Australia's Energy Markets
Change is accelerating in the deeply interconnected energy sector; linking electricity and gas; spreading technological innovation across new energy services for consumers; and including other policy areas like the environment. The Commission is taking a big picture approach to its work program with consumer interests front and centre as the sector transforms.
Emissions policy has changed the face of Australia’s power system. Recent investment has focussed on wind and solar while significant capacity, mainly coalfired, has permanently or temporarily exited. At the same time households and businesses are becoming active energy shoppers in competitive markets and comprehensively changing the way they use electricity.

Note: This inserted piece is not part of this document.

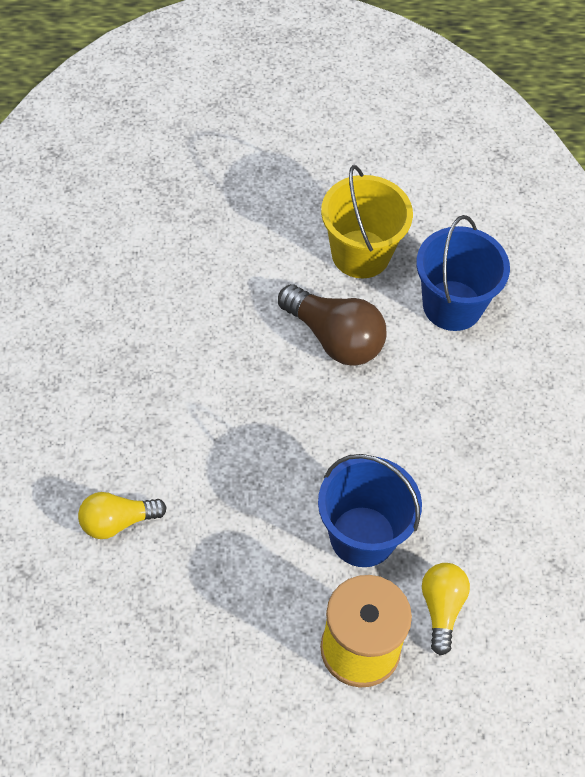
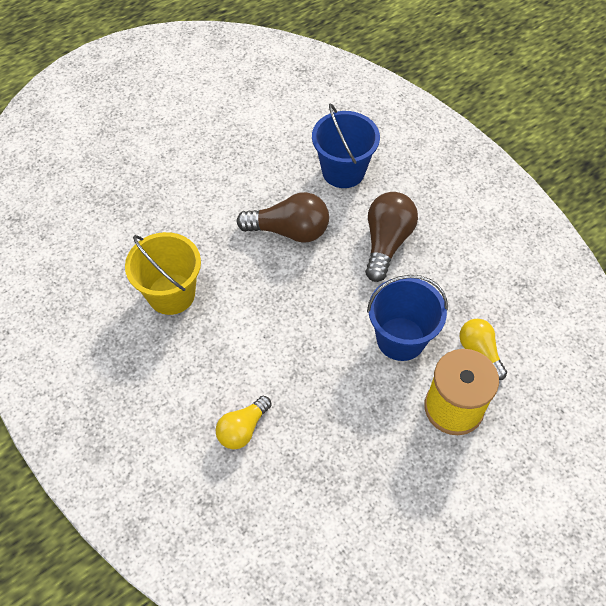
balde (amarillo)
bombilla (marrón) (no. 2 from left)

The growing range of technologies and energy service options for consumers to choose from is amazing. We have seen storage penetration, microgeneration and smart consumption management emerging as driving forces in the competitive retail market. Of course people still want reliable energy supply and a secure power system at the best possible price. But today they also want reduced carbon emissions. A major theme emerging from Commission conversations with stakeholders for some time has been the importance of environmental and energy policy integration. Environmental policy can directly influence movements in wholesale and retail prices, changes to investment incentives and risk allocation, as well as the level of consumer engagement with the market. So while it is governments’ role to determine required environmental outcomes, such as emissions levels, the mechanism used to achieve them needs to be compatible with how markets operate. The AEMC’s role is to provide advice on those mechanisms and see them implemented in a way that supports the efficient operation of the energy market and the long-term interests of consumers.